How do you find the roots, real and imaginary, of #y= x^2 + 4x - 1 # using the quadratic formula?

Question

How do you find the roots, real and imaginary, of #y= x^2 + 4x - 1   # using the quadratic formula?

Julia Adams · Accepted Answer

#{-2-sqrt(5),-2+sqrt(5)}#

The quadratic formula states that given a quadratic equation

#ax^2+bx+c=0#

we have

#x = (-b+-sqrt(b^2-4ac))/(2a)#

Then, with #x^2+4x-1=0#, we have #a=1, b=4, c=-1#. Applying the formula gives us

#x = (-4+-sqrt(4^2-4(1)(-1)))/(2(1))#

#=(-4+-sqrt(20))/2#

#=(-4+-2sqrt(5))/2#

#=-2+-sqrt(5)#

Thus the two roots of the given equation are #-2+sqrt(5)# and #-2-sqrt(5)#

Avery Alexander · Answer

undefined To find the roots of the quadratic equation $ y = x^2 + 4x - 1 $ using the quadratic formula, which is $ x = \frac{{-b \pm \sqrt{{b^2 - 4ac}}}}{{2a}} $, where $ a = 1 $, $ b = 4 $, and $ c = -1 $, we substitute these values into the formula and solve for $ x $.

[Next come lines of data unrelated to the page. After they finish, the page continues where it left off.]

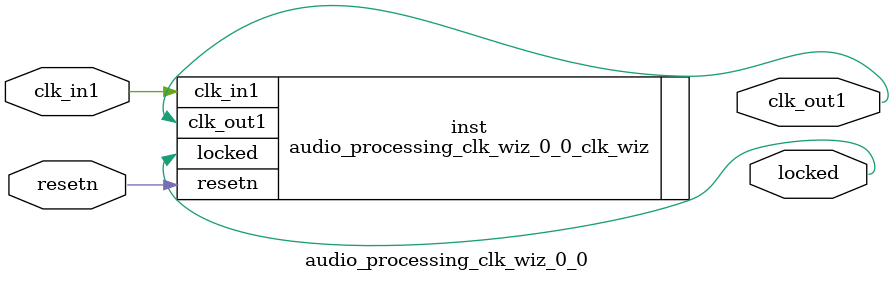
<source format=v>


`timescale 1ps/1ps

(* CORE_GENERATION_INFO = "audio_processing_clk_wiz_0_0,clk_wiz_v6_0_2_0_0,{component_name=audio_processing_clk_wiz_0_0,use_phase_alignment=true,use_min_o_jitter=false,use_max_i_jitter=false,use_dyn_phase_shift=false,use_inclk_switchover=false,use_dyn_reconfig=false,enable_axi=0,feedback_source=FDBK_AUTO,PRIMITIVE=MMCM,num_out_clk=1,clkin1_period=10.000,clkin2_period=10.000,use_power_down=false,use_reset=true,use_locked=true,use_inclk_stopped=false,feedback_type=SINGLE,CLOCK_MGR_TYPE=NA,manual_override=false}" *)

module audio_processing_clk_wiz_0_0 
 (
  // Clock out ports
  output        clk_out1,
  // Status and control signals
  input         resetn,
  output        locked,
 // Clock in ports
  input         clk_in1
 );

  audio_processing_clk_wiz_0_0_clk_wiz inst
  (
  // Clock out ports  
  .clk_out1(clk_out1),
  // Status and control signals               
  .resetn(resetn), 
  .locked(locked),
 // Clock in ports
  .clk_in1(clk_in1)
  );

endmodule

</source>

First, calculate the discriminant ($ b^2 - 4ac $):
$ b^2 - 4ac = (4)^2 - 4(1)(-1) = 16 + 4 = 20 $

Since the discriminant is positive, the roots are real and distinct. Now, use the quadratic formula:
$ x = \frac{{-4 \pm \sqrt{20}}}{{2(1)}} $
$ x = \frac{{-4 \pm \sqrt{20}}}{{2}} $
$ x = \frac{{-4 \pm 2\sqrt{5}}}{{2}} $
$ x = -2 \pm \sqrt{5} $

Therefore, the roots of the equation $ y = x^2 + 4x - 1 $ are $ x = -2 + \sqrt{5} $ and $ x = -2 - \sqrt{5} $.